• Stored records:
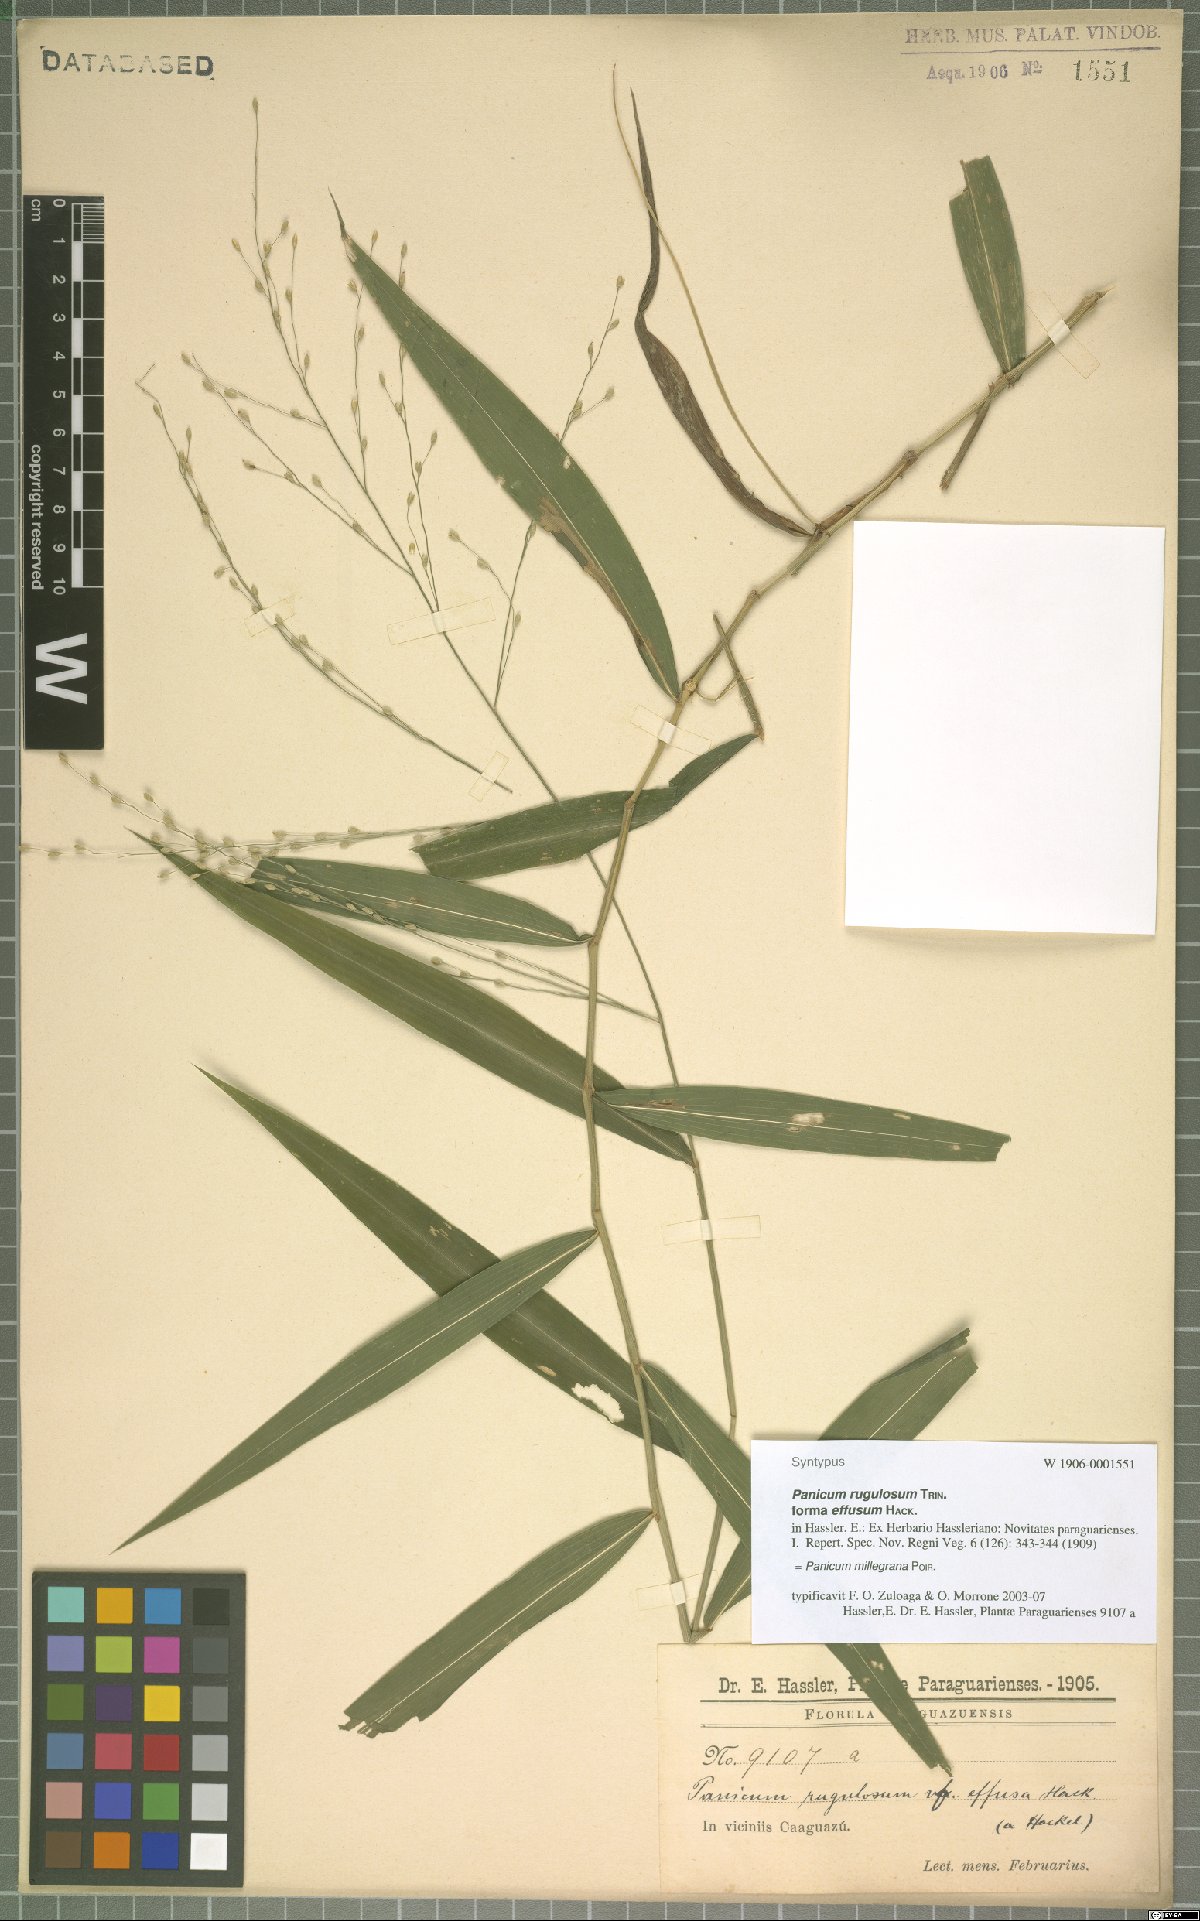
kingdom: Plantae
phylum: Tracheophyta
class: Liliopsida
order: Poales
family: Poaceae
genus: Panicum
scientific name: Panicum millegrana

• AIM OF THE TASK: Print every line of the listing above word for word, leaving out the pictures.

• SOLUTION TO THIS EXERCISE:
kingdom: Plantae
phylum: Tracheophyta
class: Liliopsida
order: Poales
family: Poaceae
genus: Panicum
scientific name: Panicum millegrana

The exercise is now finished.